Dear Mr. Berko: We have a $37,000 CD coming due at Wells Fargo. The teller introduced to a wealth adviser who advised us to invest $25,000 in an annuity, then $6,000 in General Motors and $6,000 in Ford. We know enough about annuities from reading your column to tell the wealth adviser to stick a carrot in his ear. We also know auto sales are going gangbusters and have never been as good. Will auto sales be as good in 2016? And if so, would Ford and GM be good to buy?
— T.M., Columbus, Ohio
Dear T.M.: The culture at Wells Fargo (WFC-$48) isn’t to be better or effective at what they do but to get bigger, to increase revenues, earnings and dividends every year. If WFC can’t, then CEO John Stumpf, whose white mane is slicked back like cake frosting and who made $20 million last year, risks being replaced, as do his acolytes. Customers must be careful when visiting a WFC branch because management developed a sales culture that can be injurious to your wealth.

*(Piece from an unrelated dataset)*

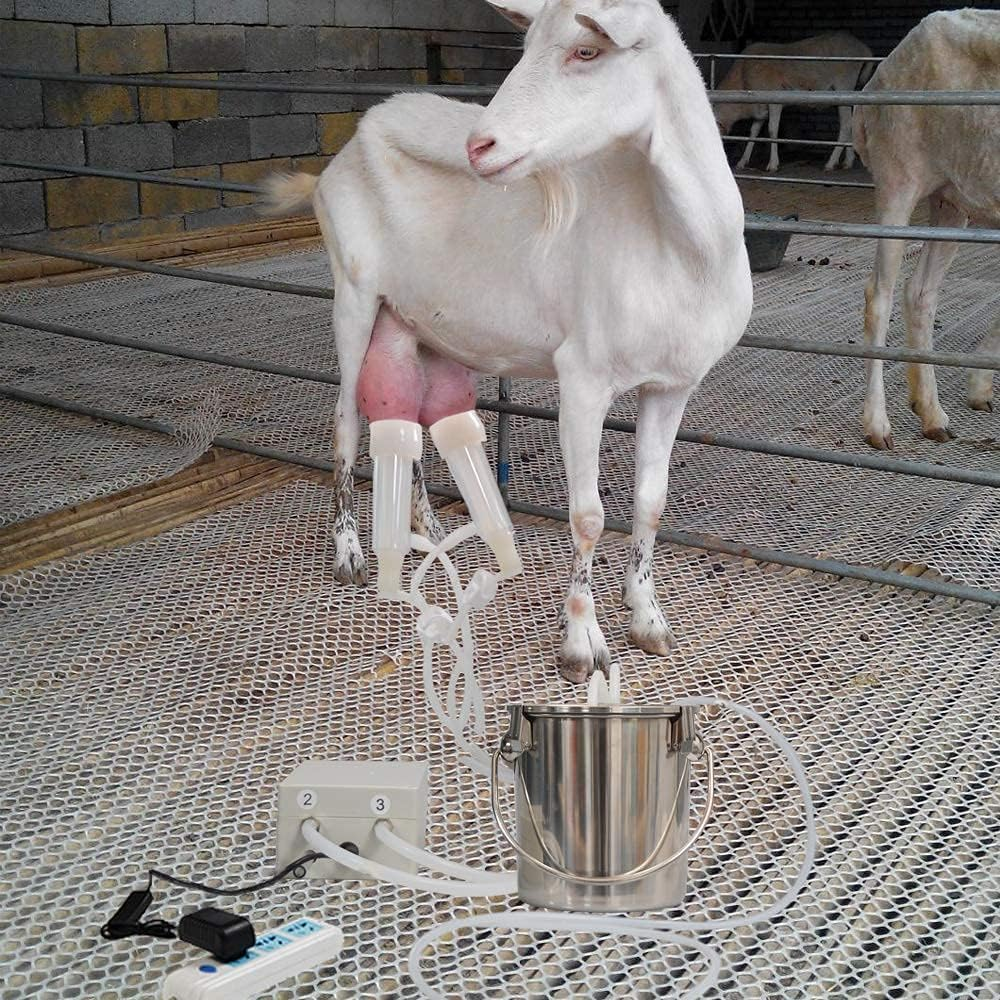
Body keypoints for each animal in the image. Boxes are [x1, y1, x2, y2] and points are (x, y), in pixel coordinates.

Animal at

I’ve never liked nor ever recommended Ford, Chrysler or General Motors (GM-$28). And like the airline industry, I will never invest in a sector in which a union can so easily bully management, close shop doors, stop production, require $10,000 signing bonuses and demand employees earn $65 an hour. That’s $130,000 a year. A cop in Florida with 20 years earns $53,000, and a quantum physics professor only makes $72,000. There are other reasons I’d not own either issue.
Today, there are millions of unsold and never-to-be-sold new and used cars squatting on dealer lots and packed tighter than pickles in a Mason jar. And if their prices are determined by supply and demand, Americans are grossly overpaying for their cars. The industry expects a record number of cars, probably 18 million, to be sold this year. Dealerships across the country are deluged with excess inventory. And to prevent this flood from sinking prices, the industry has “encouraged” lenders to lower their standards. According to the New York FED, more than $126 billion of auto loans between June and December of 2015 were made to borrowers with credit scores below 660. That’s called subprime because acceptable credit scores are 720 or higher. Some $81 billion of those were auto loans made to borrowers with credit scores below 620, and many of them were made for 8 years. Heck, my two dogs, Abbott and Costello, have earned better credit scores.